Komnas HAM Beberkan Pandangannya Terkait PP Kebiri Kimia, Dinilai Tak Sejalan dengan Prinsip HAM
Komnas HAM menilai ide hukuman keburu tidak sejalan dengan prinsip hak asasi manusia, terutama di dalam hal tidak melakukan penghukuman yang kejam.
Penulis: Gita Irawan
Editor: Dewi Agustina
Laporan Wartawan Tribunnews.com, Gita Irawan
TRIBUNNEWS.COM, JAKARTA - Ketua Komisi Nasional Hak Asasi Manusia (Komnas HAM) Ahmad Taufan Damanik menyampaikan pandangan Komnas HAM terkait PP Kebiri Kimia yang belakangan menimbulkan perbincangan hangat di tengah masyarakat.
Ia pun menekankan agar pandangannya tersebut dikutip secara lengkap agar publik paham terhadap poin-poin pandangan Komnas HAM dan tidak terjadi kesalahpahaman.
Sejak awal, kata Taufan, Komnas HAM berbeda pandangan dengan usulan hukum tambahan kebiri kimiawi tersebut.
Komnas HAM, kata dia, menilai ide tersebut tidak sejalan dengan prinsip hak asasi manusia, terutama di dalam hal tidak melakukan penghukuman yang kejam dan tidak manusiawi.
Meski pelaku kejahatan seksual terutama kepada anak-anak adalah kejahatan yang serius karena tidak saja menyakiti anak yang jadi korban dan menghancurkan masa depan mereka, namun penghukuman seperti itu bertentangan dengan filosofi dan maksud pemidanaan yang tujuannya untuk mencegah dan merehabilitasi pelaku kriminal.
Hukuman pidana, menurut Komnas HAM, tidak dimaksudkan sebagai sarana balas dendam.
Kekejaman, menurut Komnas HAM tidak perlu dibalas dengan kekejaman karena begitulah ciri hidup peradaban masyarakat modern.
"Indonesia bahkan sudah memasukkan prinsip bahwa setiap orang tidak boleh mengalami penyiksaan (pasal 28G ayat 2 UUD 1945), juga di dalam pasal 33 ayat 1 UU 39 tahun 1999 tentang Hak Asasi Manusia yang bunyinya 'setiap orang berhak untuk bebas dari penyiksaan, penghukuman, atau per-lakuan yang kejam, tidak manusiawi, merendahkan derajat dan martabat kemanusiaanya'," kata Taufan ketika dihubungi Tribunnews.com pada Selasa (5/1/2021).

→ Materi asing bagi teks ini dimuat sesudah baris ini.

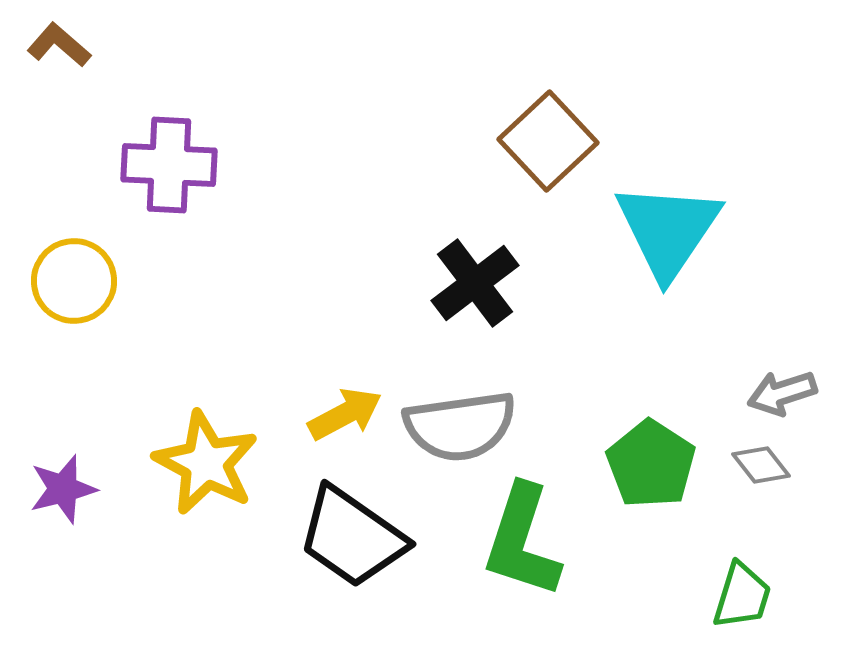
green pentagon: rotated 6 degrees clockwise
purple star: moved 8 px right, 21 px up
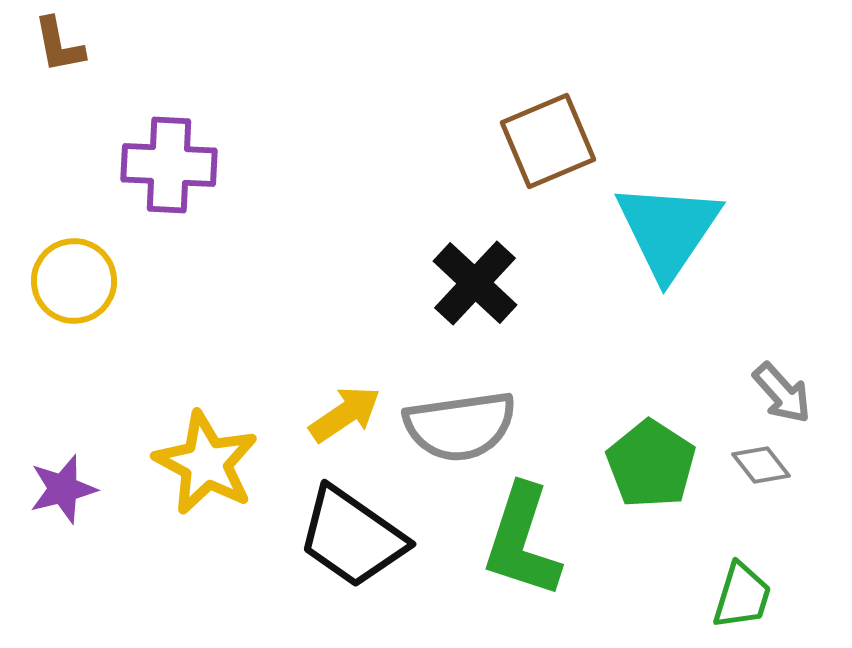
brown L-shape: rotated 142 degrees counterclockwise
brown square: rotated 20 degrees clockwise
black cross: rotated 10 degrees counterclockwise
gray arrow: rotated 114 degrees counterclockwise
yellow arrow: rotated 6 degrees counterclockwise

Indonesia, kata Taufan, juga telah meratifikasi aturan Konvensi yang Menentang Penyiksaan dan Perlakuan atau Hukuman lain yang Kejam, Tidak Manusiawi atau Merendahkan Martabat Manusia sebagaimana telah diadopsi oleh Majelis Umum Perserikatan Bangsa-bangsa (PBB) dalam Resolusinya No. 39/46 tanggal 10 Desember 1984 dan mulai diberlakukan tanggal 26 Juni 1987.
Pada Pasal 7 dalam Kovenan itu, kata Taufan, mengatur dengan sangat jelas konsern tentang perlindungan manusia dari ancaman penyiksaan yang dilakukan pihak lain: "Tidak seorangpun boleh dikenai penyiksaan, atau perlakuan atau hukuman yang keji, tidak manusiawi atau merendahkan martabatnya, khususnya tidak seorangpun, tanpa persetujuannya secara sukarela dapat dijadikan eksperimen medis atau ilmiah."
"Jadi, norma hak asasi manusia untuk tidak melakukan penghukuman yang kejam dan tidak manusiawi sudah menjadi bagian dari norma hukum Indonesia. Dengan begitu, meski kita sangat menolak kekerasan seksual, namun norma dan prinsip hak asasi manusia mesti lah kita jadikan pegangan ber-sama di dalam menyusun dan menerapkan hukum di negeri kita," kata Taufan.
Baca juga: Pro Kontra Hukuman Kebiri, Pemakaian Gelang Elektronik Hingga Belum Jelasnya Aturan Pengawasan
Selain itu, kata Taufan, tidak ada bukti ilmiah bahwa penerapan kebiri kimia ini akan menyelesaikan masalah kekerasan seksual, khususnya terhadap anak-anak.
Sehingga menurutnya, kita mesti menyiapkan berbagai strategi lain untuk mengatasi masalah ini yang terus meningkat tiap tahun dan kompleksitas masalahnya juga makin tinggi.